31. The reactor according to claim 25 further comprising: an electronic temperature sensor at the top cover to monitor and track the internal temperature and provide status of it to the PLC; andan electronic pressure sensor at the top cover to monitor and track the internal temperature and providing status of it to the PLC by electronic signals processed according to the software specifically developed for this application.

32. The reactor according to claim 22 further comprising an external jacket located around the main body, wherein there is a hollow space between the external jacket and the main body.

33. The reactor according to claim 34 further comprising a relief valve in the middle portion of the body to allow the hot fluid inside to escape out of the reactor; wherein the hot fluid that comes out of the relief valve at the middle of the body is injected through the hollow space between the external jacket and the main body of the reactor to maintain the temperature stable.

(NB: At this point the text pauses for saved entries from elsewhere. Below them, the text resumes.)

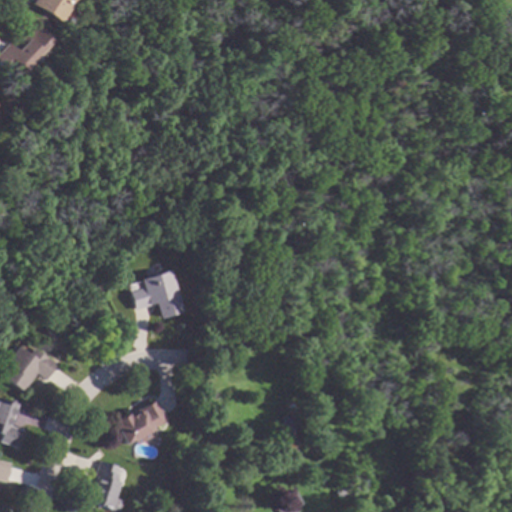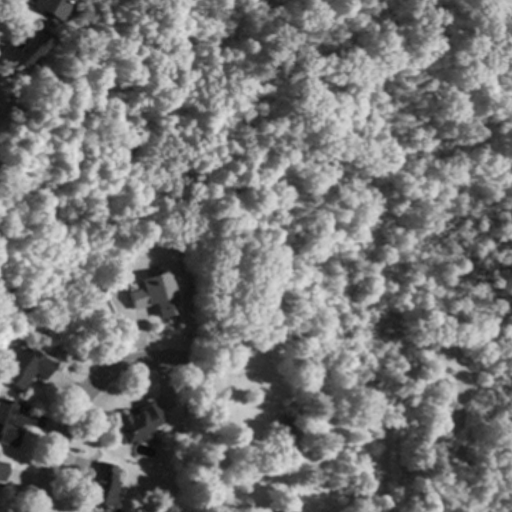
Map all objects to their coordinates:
building: (48, 7)
building: (51, 8)
building: (495, 40)
building: (21, 49)
building: (21, 49)
park: (96, 173)
building: (152, 294)
building: (21, 367)
building: (20, 368)
building: (304, 374)
road: (72, 404)
building: (288, 406)
building: (135, 422)
building: (134, 423)
building: (287, 424)
building: (6, 425)
building: (6, 426)
building: (290, 445)
building: (1, 470)
building: (2, 470)
building: (100, 485)
building: (101, 487)
building: (346, 491)
building: (287, 502)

34. The reactor according to claims 1 further comprising a safety valve at the top cover, wherein the safety valve opens up when the increase of the internal pressure has reached a pre-determinate level.

35. The reactor according to claim 22 further comprising a top cover secured to the upper body of the reactor, wherein loosening the fastening action of the top cover without releasing it completely allows the excess of pressure to escape to the atmosphere when the pressure has a pre-determine level.

36. The reactor according to claim 22 further comprising an electronic pressure and temperature sensors that communicate with a programmable logic controller (PLC) via electronic signals to proceed to the closing of the hot fluid.

37. The reactor according to claim 22 further comprising a lower fast action valve and its actuator mounted in a sandwich assembly type between the base and another individual cover that goes at the bottom of both.

38. The reactor according to claim 28 further comprising a programmable logic controller (PLC), an upper fast action butterfly type valve connected to the top cover, a lower fast action butterfly type valve connected to the bottom portion of the main body, wherein the opening and closing of both valves are controlled by electronic signals from the PLC.